PSEG Long Island’s sister power company is contemplating a second major offshore wind initiative with Danish energy giant, Orsted, in which it could acquire a stake in a massive New Jersey project, even as the company works to help implement separate Orsted wind farms for the South Fork and New York State.
PSEG Power announced last week that it had begun to seek approvals and analyze the prospect of acquiring a 25% stake in a 1,100-megawatt offshore wind farm for New Jersey called Ocean Wind. PSEG Power already had already been working to support the project. And it has a partnership with Orsted predecessor Deepwater Wind for a separate project in waters off New Jersey south of the planned Ocean Wind farm.

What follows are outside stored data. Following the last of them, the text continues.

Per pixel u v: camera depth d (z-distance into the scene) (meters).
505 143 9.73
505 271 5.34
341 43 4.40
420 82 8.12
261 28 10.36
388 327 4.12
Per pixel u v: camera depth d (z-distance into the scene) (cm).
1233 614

Deepwater Wind is the company that successfully bid for an originally 90-megawatt wind farm off the coast of Rhode Island and Massachusetts that will provide energy to the South Fork. The project was later expanded to 130 megawatts. PSEG Long Island’s power markets group provided the analysis that led to the recommendation of that project, which LIPA’s board approved in January 2017, after nods from town governments in East Hampton and Southampton.
The South Fork project was originally billed as one that sought alternatives to a costly, conventional transmission project of new cables and substations. In the end, LIPA opted to move ahead with both the $513 million cable enhancement project and a series of power measures, including two giant storage batteries and the $2 billion wind farm.

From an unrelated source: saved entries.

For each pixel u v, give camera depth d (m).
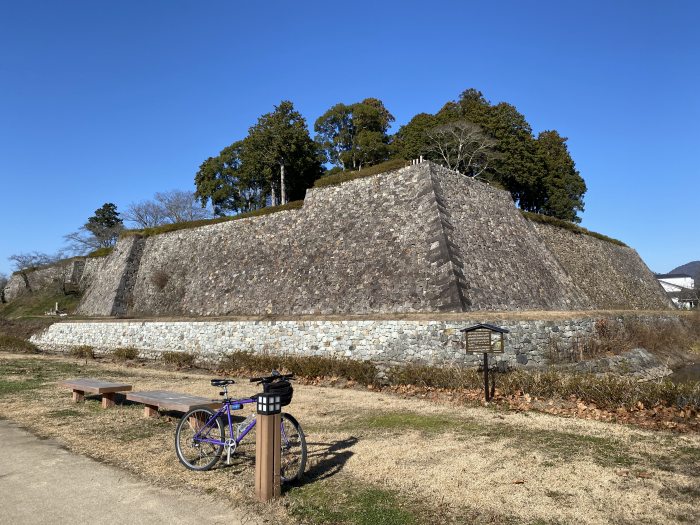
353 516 4.36
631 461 5.75
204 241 27.55
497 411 8.78
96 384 9.83
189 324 19.84
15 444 6.80
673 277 75.19
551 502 4.60
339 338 15.34
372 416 8.52
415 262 17.72
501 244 21.16
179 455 5.89
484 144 34.06
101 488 5.11
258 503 4.68
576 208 43.75
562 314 15.83
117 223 56.50
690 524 4.11
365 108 40.97
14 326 30.09
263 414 4.83
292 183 41.34
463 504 4.60
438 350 13.29
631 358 15.03
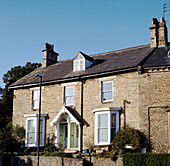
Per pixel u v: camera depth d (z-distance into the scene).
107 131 21.95
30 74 30.42
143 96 20.95
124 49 27.23
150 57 22.45
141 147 20.11
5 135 25.97
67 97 25.23
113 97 22.52
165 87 20.36
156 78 20.77
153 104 20.50
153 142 20.05
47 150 24.09
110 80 23.02
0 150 24.62
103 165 19.47
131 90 21.69
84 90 24.27
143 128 20.52
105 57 27.23
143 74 21.25
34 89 27.25
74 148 23.59
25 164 22.36
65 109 23.91
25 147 25.84
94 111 22.88
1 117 42.75
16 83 28.78
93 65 25.75
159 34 24.50
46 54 31.47
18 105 27.98
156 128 20.14
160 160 17.44
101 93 23.22
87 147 22.92
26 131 26.20
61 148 24.20
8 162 23.41
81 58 25.53
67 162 20.25
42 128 25.75
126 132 20.45
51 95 26.12
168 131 19.69
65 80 25.14
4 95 44.69
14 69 46.56
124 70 21.97
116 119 21.86
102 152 20.58
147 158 17.83
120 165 18.59
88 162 20.31
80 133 23.44
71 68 27.14
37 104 26.84
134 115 21.19
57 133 24.77
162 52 22.91
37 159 21.19
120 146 20.30
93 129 22.92
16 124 27.59
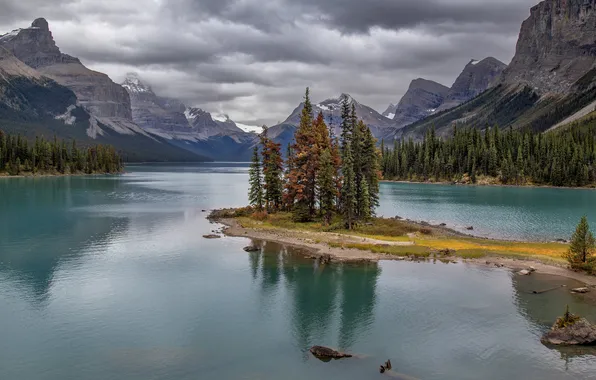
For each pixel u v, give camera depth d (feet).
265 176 325.62
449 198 476.13
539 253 206.59
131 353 110.11
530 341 116.78
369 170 300.81
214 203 430.61
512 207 396.37
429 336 120.37
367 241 231.71
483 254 203.21
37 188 545.44
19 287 159.12
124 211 360.07
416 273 177.99
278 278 172.55
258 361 106.52
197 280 169.89
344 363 105.50
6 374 99.96
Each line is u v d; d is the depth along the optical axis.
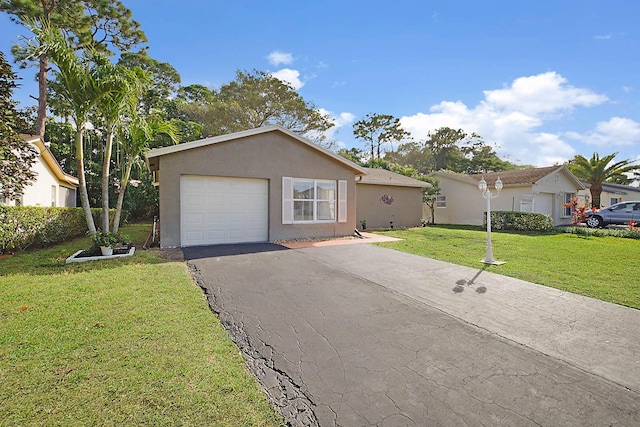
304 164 11.02
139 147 8.16
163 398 2.39
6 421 2.09
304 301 4.70
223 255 7.80
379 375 2.83
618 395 2.59
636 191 27.00
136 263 6.74
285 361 3.05
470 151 49.66
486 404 2.45
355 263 7.17
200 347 3.21
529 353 3.27
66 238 10.77
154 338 3.35
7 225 7.63
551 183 18.52
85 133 18.52
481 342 3.50
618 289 5.39
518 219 15.33
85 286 5.02
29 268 6.20
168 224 8.88
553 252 8.89
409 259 7.67
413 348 3.34
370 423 2.22
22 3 15.43
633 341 3.54
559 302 4.78
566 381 2.78
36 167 12.88
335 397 2.51
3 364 2.76
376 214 16.34
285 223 10.65
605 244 10.55
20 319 3.71
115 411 2.23
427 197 19.91
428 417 2.29
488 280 5.92
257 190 10.28
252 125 26.61
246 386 2.60
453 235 12.73
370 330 3.77
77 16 17.81
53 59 6.66
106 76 6.89
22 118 8.45
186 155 9.05
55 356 2.92
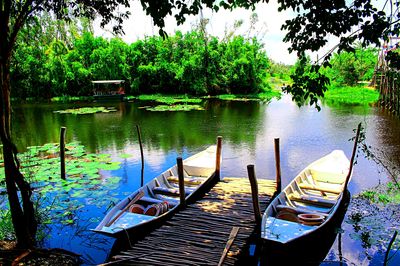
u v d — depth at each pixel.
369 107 21.75
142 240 5.28
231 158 11.02
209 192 7.50
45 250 4.93
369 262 5.14
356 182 8.41
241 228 5.59
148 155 11.53
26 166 9.78
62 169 8.82
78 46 33.19
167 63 33.06
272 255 5.25
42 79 29.55
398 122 16.00
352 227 6.12
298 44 4.11
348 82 33.22
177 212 6.41
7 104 4.55
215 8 4.99
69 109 23.55
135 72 34.09
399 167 9.43
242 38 35.72
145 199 6.70
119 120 18.72
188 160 9.23
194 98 31.08
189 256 4.76
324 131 14.69
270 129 15.48
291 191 7.00
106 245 5.70
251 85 34.84
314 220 5.54
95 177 9.08
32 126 17.23
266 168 9.95
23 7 4.55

In responses to questions from Newsday, PSEG Power said the power subsidiary and the Long Island utility operator will avoid any conflicts. The companies have “measures in place to observe separation protocols” between its Long Island utility management business and the power division that may take a stake with Orsted in the New Jersey wind farm.

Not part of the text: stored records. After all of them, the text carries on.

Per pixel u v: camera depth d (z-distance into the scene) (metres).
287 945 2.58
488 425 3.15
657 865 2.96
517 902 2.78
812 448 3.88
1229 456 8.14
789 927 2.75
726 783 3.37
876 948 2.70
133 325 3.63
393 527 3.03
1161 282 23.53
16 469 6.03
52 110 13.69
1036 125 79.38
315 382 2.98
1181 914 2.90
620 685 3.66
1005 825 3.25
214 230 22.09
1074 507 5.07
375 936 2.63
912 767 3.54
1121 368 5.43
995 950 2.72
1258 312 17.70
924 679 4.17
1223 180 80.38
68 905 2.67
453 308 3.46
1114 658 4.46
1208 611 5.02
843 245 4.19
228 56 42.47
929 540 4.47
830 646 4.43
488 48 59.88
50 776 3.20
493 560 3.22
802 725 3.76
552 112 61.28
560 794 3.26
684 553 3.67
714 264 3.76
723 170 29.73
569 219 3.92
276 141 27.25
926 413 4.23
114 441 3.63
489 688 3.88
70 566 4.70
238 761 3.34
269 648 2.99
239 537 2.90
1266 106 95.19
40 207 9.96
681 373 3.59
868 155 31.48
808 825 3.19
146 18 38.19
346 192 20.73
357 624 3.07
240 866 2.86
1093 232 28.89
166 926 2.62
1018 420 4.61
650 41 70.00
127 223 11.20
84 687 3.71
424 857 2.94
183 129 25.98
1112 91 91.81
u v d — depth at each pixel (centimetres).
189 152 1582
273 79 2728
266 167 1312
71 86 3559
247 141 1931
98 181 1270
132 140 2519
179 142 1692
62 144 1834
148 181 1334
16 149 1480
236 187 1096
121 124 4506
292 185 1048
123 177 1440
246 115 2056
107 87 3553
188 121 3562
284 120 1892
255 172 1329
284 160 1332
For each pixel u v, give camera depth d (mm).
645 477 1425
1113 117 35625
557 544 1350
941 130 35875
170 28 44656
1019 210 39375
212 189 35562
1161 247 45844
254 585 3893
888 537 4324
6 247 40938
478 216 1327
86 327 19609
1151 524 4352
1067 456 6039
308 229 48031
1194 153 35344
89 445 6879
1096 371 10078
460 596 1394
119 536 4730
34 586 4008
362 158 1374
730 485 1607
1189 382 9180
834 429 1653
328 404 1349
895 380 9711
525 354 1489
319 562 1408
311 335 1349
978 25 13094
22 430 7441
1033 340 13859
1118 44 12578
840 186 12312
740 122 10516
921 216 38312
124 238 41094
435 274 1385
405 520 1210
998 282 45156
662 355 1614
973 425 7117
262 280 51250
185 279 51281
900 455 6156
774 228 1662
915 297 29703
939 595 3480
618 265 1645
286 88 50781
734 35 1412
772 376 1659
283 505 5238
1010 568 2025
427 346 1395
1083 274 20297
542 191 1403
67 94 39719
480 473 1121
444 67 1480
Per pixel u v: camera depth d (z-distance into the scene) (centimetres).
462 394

PSEG supported Orsted in its bid for the Ocean Energy project, the company said, and “remain partners” in the separate Garden State Offshore Energy project for which they have been awarded a federal lease area but no state contract, as yet, to supply energy.
The company’s partnerships are not expected to extend to Orsted’s large interest in New York projects, PSEG said. In addition to the South Fork project, Orsted this summer also won a contract to supply New York State with 880 megawatts of offshore wind power by 2024. Power from that project is expected to provide energy to the Long Island grid at Holtsville, possibly from a landing site at Smith Point, Brookhaven Town has suggested. LIPA could take up to 90 megawatts of energy from the state contract, officials said.
The prospect of taking a stake in Orsted projects in New York State is “not under discussion,” PSEG said.
The state Public Service Commission, in a statement, said New York rules restricting ownership of power plants apply only to the investor-owned utilities, not public authorities such as LIPA. Further, the agency said, PSEG’s sister company’s stake in Ocean Wind “would not be a factor for consideration since the generation project is in New Jersey, not New York.”
Other New York State utilities would face difficulties in contemplating such a measure, given restrictions on co-ownership of power plants and electric utilities. PSEG declined to discuss the restriction but noted it has a separate subsidiary called PSEG Power New York that owns 750-megawatt gas-fired power plant in upstate Bethlehem. Another PSEG subsidiary called PSEG Solar Source in 2017 acquired a 10.6-megawatt commercial solar farm in West Babylon.
New Jersey state law will prevent energy produced by the jointly owned Ocean Wind project from being sold in New York. New Jersey’s Offshore Wind Economic Development Act “requires that the energy from any offshore wind project earning (offshore wind energy credits) in New Jersey be sold in New Jersey,” PSEG said.